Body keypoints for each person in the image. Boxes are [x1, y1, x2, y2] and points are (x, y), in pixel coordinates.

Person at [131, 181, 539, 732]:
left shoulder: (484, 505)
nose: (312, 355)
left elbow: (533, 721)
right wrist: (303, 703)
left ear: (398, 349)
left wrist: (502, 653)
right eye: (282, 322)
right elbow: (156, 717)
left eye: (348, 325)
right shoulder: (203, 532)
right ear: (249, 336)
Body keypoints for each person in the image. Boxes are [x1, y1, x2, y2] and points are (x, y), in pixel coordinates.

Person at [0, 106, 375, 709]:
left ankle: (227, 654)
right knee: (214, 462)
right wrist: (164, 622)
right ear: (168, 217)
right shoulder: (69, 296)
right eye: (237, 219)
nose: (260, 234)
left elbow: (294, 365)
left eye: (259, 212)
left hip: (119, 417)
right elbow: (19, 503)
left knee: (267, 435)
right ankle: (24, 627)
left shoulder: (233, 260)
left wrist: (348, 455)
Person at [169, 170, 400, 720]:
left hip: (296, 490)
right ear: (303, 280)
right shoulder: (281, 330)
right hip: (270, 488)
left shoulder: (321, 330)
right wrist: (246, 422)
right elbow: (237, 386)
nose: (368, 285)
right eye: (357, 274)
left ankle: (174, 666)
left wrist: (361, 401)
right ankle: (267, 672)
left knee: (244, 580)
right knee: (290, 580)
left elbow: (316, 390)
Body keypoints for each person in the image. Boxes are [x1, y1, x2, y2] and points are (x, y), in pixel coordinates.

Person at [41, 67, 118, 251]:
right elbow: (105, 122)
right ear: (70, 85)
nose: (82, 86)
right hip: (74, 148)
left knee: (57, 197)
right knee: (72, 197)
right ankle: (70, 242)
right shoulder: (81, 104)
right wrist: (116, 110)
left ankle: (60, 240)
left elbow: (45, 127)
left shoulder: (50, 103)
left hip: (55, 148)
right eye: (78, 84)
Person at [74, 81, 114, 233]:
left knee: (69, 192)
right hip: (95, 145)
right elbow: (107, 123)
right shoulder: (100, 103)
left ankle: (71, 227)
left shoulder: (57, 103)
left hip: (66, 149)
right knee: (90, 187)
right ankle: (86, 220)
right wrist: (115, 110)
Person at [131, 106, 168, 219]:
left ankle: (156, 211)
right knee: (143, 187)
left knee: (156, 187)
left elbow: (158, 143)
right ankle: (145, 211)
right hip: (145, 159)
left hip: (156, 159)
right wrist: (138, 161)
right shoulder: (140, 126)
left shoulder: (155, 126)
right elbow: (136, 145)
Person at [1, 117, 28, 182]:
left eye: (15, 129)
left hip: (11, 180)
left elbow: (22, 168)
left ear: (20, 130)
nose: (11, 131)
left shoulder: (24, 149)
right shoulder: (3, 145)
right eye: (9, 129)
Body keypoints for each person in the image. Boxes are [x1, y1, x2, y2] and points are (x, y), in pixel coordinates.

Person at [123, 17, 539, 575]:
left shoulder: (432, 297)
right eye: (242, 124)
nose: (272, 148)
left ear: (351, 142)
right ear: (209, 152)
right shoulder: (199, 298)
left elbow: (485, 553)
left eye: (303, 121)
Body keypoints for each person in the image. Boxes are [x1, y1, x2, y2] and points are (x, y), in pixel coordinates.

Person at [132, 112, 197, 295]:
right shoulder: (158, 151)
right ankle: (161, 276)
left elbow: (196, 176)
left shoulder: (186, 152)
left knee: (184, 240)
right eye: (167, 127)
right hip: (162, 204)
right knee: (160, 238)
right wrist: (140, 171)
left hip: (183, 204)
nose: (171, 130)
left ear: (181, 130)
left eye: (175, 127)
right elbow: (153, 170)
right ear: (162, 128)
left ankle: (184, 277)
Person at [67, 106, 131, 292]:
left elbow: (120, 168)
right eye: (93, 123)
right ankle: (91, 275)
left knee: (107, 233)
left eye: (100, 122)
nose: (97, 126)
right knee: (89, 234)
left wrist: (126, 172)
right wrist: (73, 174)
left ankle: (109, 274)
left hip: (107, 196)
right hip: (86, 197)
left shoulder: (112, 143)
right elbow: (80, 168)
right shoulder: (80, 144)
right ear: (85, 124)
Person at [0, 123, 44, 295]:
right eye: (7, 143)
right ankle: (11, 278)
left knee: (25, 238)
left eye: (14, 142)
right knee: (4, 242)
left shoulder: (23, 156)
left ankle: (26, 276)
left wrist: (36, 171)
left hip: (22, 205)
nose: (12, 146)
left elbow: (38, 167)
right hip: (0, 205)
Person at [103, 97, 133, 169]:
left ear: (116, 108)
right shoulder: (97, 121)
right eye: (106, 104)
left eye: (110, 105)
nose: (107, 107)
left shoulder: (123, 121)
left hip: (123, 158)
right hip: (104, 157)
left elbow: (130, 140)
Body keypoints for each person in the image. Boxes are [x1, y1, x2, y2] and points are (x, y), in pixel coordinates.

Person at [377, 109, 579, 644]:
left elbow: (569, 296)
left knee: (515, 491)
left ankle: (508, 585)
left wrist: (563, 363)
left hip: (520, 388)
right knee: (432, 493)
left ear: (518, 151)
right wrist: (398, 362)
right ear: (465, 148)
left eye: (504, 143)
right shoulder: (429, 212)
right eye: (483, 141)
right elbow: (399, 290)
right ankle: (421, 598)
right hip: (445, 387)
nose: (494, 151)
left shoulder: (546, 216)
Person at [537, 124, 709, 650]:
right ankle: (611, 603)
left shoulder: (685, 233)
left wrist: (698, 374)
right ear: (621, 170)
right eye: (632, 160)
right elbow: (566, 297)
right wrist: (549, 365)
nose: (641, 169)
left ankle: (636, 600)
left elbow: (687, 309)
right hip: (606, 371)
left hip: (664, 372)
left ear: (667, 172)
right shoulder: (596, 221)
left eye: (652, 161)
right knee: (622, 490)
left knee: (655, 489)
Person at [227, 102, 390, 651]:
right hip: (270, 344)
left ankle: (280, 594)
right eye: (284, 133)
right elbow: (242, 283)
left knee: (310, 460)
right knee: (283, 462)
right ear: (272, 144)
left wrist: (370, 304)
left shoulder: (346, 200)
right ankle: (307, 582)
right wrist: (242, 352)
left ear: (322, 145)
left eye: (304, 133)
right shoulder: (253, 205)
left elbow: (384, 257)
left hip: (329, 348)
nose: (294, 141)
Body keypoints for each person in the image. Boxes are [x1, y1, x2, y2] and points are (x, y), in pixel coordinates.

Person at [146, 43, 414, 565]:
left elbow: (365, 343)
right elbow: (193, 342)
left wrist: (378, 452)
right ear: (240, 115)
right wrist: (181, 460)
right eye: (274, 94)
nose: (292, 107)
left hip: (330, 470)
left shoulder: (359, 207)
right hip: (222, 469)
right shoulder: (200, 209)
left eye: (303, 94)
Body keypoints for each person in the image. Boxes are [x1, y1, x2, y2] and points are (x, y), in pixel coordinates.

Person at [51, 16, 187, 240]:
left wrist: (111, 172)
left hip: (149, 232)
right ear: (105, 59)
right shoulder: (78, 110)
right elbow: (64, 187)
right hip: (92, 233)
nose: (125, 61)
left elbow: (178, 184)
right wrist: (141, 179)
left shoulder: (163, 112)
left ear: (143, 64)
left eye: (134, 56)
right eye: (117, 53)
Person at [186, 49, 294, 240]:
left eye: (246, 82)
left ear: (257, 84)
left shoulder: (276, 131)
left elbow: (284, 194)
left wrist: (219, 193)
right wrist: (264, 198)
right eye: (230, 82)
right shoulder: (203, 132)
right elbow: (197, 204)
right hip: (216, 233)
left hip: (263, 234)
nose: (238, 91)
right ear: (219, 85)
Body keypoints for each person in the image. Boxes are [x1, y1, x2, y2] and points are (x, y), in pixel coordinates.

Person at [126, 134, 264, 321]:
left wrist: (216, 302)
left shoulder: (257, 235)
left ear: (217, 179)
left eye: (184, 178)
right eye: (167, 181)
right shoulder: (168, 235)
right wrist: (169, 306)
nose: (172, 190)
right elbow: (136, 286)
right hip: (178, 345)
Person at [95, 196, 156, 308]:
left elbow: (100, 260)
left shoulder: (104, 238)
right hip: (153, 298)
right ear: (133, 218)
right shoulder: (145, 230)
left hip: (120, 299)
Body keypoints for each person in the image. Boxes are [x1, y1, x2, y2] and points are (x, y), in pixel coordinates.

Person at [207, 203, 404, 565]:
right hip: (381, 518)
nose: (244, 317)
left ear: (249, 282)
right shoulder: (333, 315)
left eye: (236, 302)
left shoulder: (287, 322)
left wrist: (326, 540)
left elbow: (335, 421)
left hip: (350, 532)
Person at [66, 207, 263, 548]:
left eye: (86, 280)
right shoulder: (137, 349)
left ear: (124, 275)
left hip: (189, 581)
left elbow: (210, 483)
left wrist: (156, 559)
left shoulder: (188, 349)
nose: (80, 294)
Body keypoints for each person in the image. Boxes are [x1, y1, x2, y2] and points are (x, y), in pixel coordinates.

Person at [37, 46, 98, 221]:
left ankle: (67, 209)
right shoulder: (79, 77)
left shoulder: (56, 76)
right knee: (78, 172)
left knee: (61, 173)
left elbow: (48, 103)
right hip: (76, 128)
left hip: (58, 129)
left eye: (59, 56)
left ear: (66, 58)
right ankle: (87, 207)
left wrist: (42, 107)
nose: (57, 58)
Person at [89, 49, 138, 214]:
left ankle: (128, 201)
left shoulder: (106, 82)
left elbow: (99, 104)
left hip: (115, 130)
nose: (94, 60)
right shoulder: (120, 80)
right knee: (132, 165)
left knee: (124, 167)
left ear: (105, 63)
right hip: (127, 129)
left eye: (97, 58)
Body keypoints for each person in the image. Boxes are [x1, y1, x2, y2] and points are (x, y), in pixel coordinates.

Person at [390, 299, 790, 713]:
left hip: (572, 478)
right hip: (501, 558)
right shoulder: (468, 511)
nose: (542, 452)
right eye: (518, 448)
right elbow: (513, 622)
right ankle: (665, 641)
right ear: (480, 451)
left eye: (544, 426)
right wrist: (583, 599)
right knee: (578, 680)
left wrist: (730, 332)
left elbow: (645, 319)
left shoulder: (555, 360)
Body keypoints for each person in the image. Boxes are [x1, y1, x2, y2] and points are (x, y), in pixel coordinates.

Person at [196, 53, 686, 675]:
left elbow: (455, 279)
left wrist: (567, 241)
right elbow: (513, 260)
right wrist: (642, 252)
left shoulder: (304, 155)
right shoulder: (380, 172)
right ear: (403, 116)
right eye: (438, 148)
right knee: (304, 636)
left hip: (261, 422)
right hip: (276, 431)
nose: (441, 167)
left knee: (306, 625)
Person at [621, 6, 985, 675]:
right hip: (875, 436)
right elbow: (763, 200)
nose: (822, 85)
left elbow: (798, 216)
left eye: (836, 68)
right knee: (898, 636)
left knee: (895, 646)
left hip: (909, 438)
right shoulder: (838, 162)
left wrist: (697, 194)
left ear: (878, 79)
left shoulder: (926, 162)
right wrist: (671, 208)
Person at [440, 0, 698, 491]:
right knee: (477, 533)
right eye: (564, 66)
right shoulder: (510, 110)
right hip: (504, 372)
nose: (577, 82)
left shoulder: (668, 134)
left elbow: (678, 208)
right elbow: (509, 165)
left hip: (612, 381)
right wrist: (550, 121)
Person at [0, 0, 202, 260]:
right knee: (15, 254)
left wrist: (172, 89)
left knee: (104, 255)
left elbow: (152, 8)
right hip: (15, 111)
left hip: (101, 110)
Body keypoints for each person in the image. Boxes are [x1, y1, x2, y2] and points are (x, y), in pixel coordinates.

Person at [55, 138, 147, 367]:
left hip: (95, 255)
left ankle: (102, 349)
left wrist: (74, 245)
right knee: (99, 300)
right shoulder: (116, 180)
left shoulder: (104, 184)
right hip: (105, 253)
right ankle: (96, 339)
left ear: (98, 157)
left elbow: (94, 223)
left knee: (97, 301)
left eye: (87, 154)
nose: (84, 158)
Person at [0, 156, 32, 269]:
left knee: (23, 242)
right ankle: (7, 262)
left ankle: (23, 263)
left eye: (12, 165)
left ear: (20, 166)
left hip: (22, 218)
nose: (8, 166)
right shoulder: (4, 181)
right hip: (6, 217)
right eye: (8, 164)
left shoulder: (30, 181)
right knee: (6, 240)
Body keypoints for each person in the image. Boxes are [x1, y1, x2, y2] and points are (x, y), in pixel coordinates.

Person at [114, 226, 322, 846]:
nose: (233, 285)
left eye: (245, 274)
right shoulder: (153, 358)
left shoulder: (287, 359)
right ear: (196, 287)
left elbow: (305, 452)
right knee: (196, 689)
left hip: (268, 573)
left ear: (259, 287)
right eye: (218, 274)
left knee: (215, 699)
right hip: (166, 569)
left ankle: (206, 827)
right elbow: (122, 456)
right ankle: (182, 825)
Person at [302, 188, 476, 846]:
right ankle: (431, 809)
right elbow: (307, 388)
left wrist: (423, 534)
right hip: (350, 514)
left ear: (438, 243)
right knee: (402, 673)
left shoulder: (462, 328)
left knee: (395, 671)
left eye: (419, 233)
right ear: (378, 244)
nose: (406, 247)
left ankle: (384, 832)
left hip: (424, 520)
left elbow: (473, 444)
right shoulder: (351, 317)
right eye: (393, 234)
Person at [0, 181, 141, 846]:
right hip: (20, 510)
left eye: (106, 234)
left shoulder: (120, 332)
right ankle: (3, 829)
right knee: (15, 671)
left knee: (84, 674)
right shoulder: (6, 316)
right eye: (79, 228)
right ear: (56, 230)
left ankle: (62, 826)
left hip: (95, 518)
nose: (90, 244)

■ ■ ■

The output should be exactly the lines above from the line containing "left hip: (107, 196)" to the line containing "left ear: (116, 108)", inclusive, with no other lines.

left hip: (107, 196)
right hip: (86, 197)
left shoulder: (112, 143)
right elbow: (80, 168)
right shoulder: (80, 144)
right ear: (85, 124)
Person at [0, 123, 44, 295]:
right eye: (7, 143)
right ankle: (11, 278)
left knee: (25, 238)
left eye: (14, 142)
right knee: (4, 242)
left shoulder: (23, 156)
left ankle: (26, 276)
left wrist: (36, 171)
left hip: (22, 205)
nose: (12, 146)
left elbow: (38, 167)
right hip: (0, 205)
Person at [103, 97, 133, 169]:
left ear: (116, 108)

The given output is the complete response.